**What you will do:**
Make an exact copy of all the records that follow, apart from the pictures.

▬▬▬

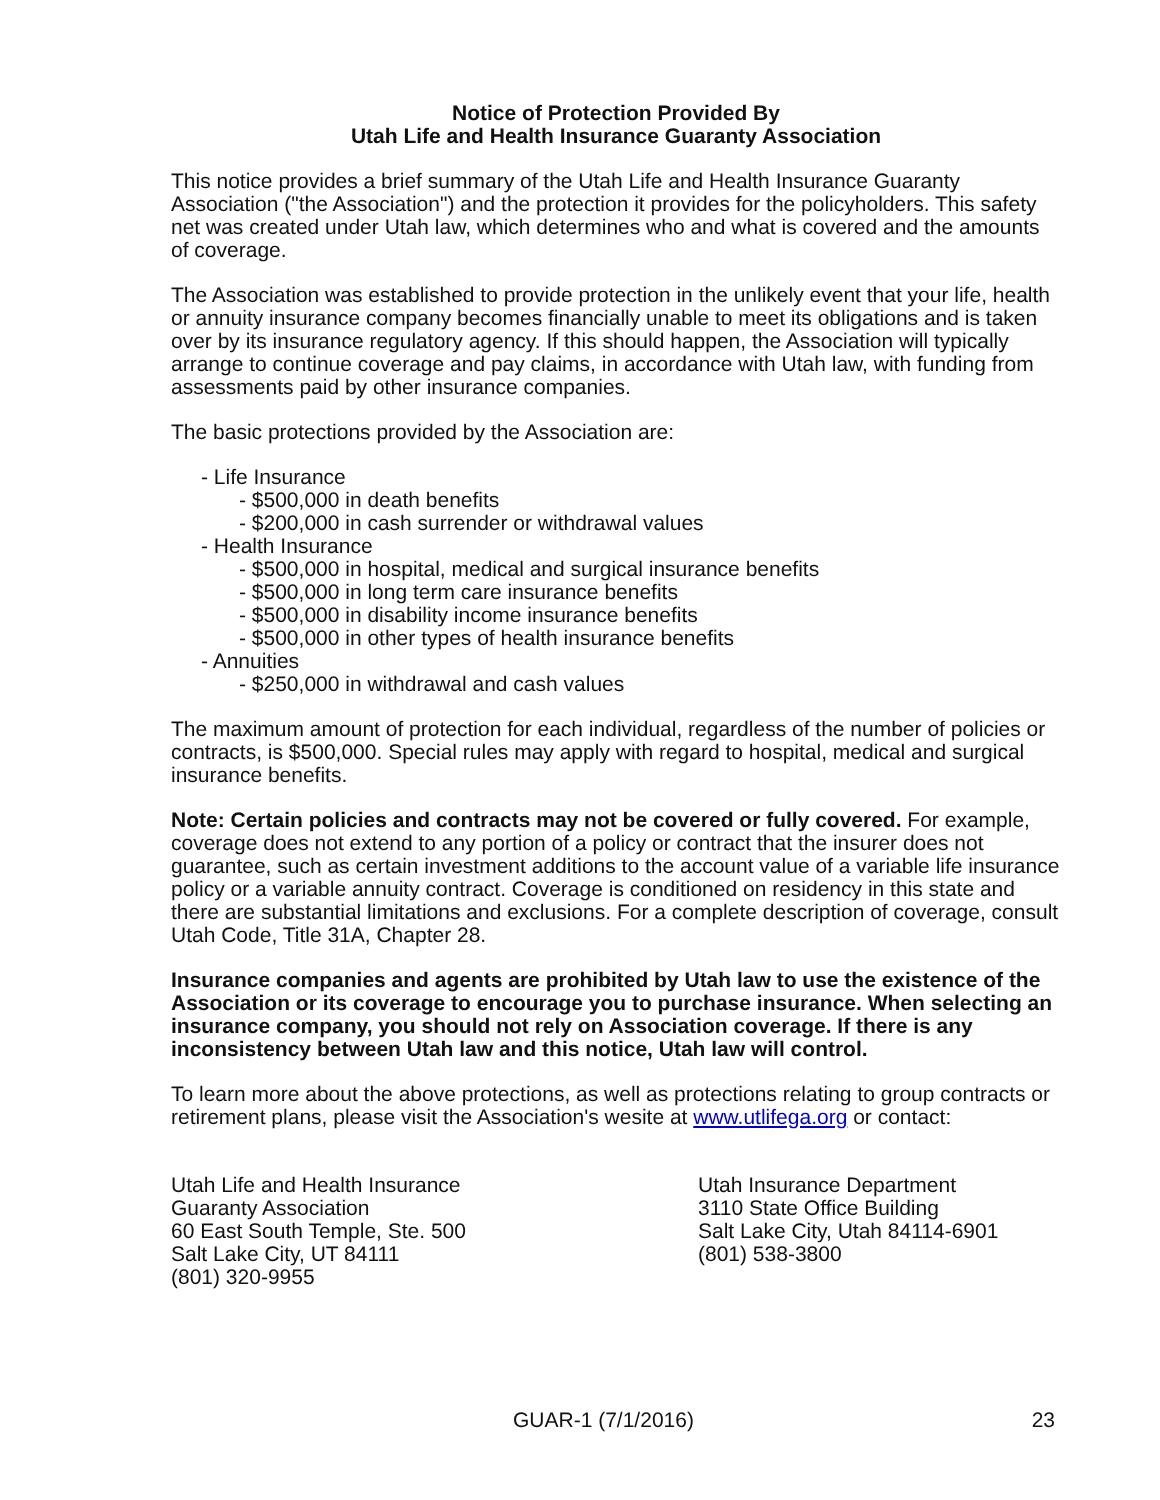Notice of Protection Provided By
Utah Life and Health Insurance Guaranty Association
This notice provides a brief summary of the Utah Life and Health Insurance Guaranty Association ("the Association") and the protection it provides for the policyholders. This safety net was created under Utah law, which determines who and what is covered and the amounts of coverage.
The Association was established to provide protection in the unlikely event that your life, health or annuity insurance company becomes financially unable to meet its obligations and is taken over by its insurance regulatory agency. If this should happen, the Association will typically arrange to continue coverage and pay claims, in accordance with Utah law, with funding from assessments paid by other insurance companies.
The basic protections provided by the Association are:
- Life Insurance
- $500,000 in death benefits
- $200,000 in cash surrender or withdrawal values
- Health Insurance
- $500,000 in hospital, medical and surgical insurance benefits
- $500,000 in long term care insurance benefits
- $500,000 in disability income insurance benefits
- $500,000 in other types of health insurance benefits
- Annuities
- $250,000 in withdrawal and cash values
The maximum amount of protection for each individual, regardless of the number of policies or contracts, is $500,000. Special rules may apply with regard to hospital, medical and surgical insurance benefits.
Note: Certain policies and contracts may not be covered or fully covered. For example, coverage does not extend to any portion of a policy or contract that the insurer does not guarantee, such as certain investment additions to the account value of a variable life insurance policy or a variable annuity contract. Coverage is conditioned on residency in this state and there are substantial limitations and exclusions. For a complete description of coverage, consult Utah Code, Title 31A, Chapter 28.
Insurance companies and agents are prohibited by Utah law to use the existence of the Association or its coverage to encourage you to purchase insurance. When selecting an insurance company, you should not rely on Association coverage. If there is any inconsistency between Utah law and this notice, Utah law will control.
To learn more about the above protections, as well as protections relating to group contracts or retirement plans, please visit the Association's wesite at www.utlifega.org or contact:
Utah Life and Health Insurance
Guaranty Association
60 East South Temple, Ste. 500
Salt Lake City, UT 84111
(801) 320-9955
Utah Insurance Department
3110 State Office Building
Salt Lake City, Utah 84114-6901
(801) 538-3800
GUAR-1 (7/1/2016) 23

▬▬▬

**Exercise result:**
Notice of Protection Provided By
Utah Life and Health Insurance Guaranty Association
This notice provides a brief summary of the Utah Life and Health Insurance Guaranty Association ("the Association") and the protection it provides for the policyholders. This safety net was created under Utah law, which determines who and what is covered and the amounts of coverage.
The Association was established to provide protection in the unlikely event that your life, health or annuity insurance company becomes financially unable to meet its obligations and is taken over by its insurance regulatory agency. If this should happen, the Association will typically arrange to continue coverage and pay claims, in accordance with Utah law, with funding from assessments paid by other insurance companies.
The basic protections provided by the Association are:
- Life Insurance
- $500,000 in death benefits
- $200,000 in cash surrender or withdrawal values
- Health Insurance
- $500,000 in hospital, medical and surgical insurance benefits
- $500,000 in long term care insurance benefits
- $500,000 in disability income insurance benefits
- $500,000 in other types of health insurance benefits
- Annuities
- $250,000 in withdrawal and cash values
The maximum amount of protection for each individual, regardless of the number of policies or contracts, is $500,000. Special rules may apply with regard to hospital, medical and surgical insurance benefits.
Note: Certain policies and contracts may not be covered or fully covered. For example, coverage does not extend to any portion of a policy or contract that the insurer does not guarantee, such as certain investment additions to the account value of a variable life insurance policy or a variable annuity contract. Coverage is conditioned on residency in this state and there are substantial limitations and exclusions. For a complete description of coverage, consult Utah Code, Title 31A, Chapter 28.
Insurance companies and agents are prohibited by Utah law to use the existence of the Association or its coverage to encourage you to purchase insurance. When selecting an insurance company, you should not rely on Association coverage. If there is any inconsistency between Utah law and this notice, Utah law will control.
To learn more about the above protections, as well as protections relating to group contracts or retirement plans, please visit the Association's wesite at www.utlifega.org or contact:
Utah Life and Health Insurance
Guaranty Association
60 East South Temple, Ste. 500
Salt Lake City, UT 84111
(801) 320-9955
Utah Insurance Department
3110 State Office Building
Salt Lake City, Utah 84114-6901
(801) 538-3800
GUAR-1 (7/1/2016) 23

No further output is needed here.